How to complete this task = Report each line below that contains the string "chatta", reproducing every such line in full.

Data shown =
*** Block opens ***

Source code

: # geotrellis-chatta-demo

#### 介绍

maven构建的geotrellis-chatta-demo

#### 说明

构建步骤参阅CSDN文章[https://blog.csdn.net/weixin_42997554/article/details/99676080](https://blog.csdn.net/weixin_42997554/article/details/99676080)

*** Block closes ***

Exercise output =
: # geotrellis-chatta-demo
maven构建的geotrellis-chatta-demo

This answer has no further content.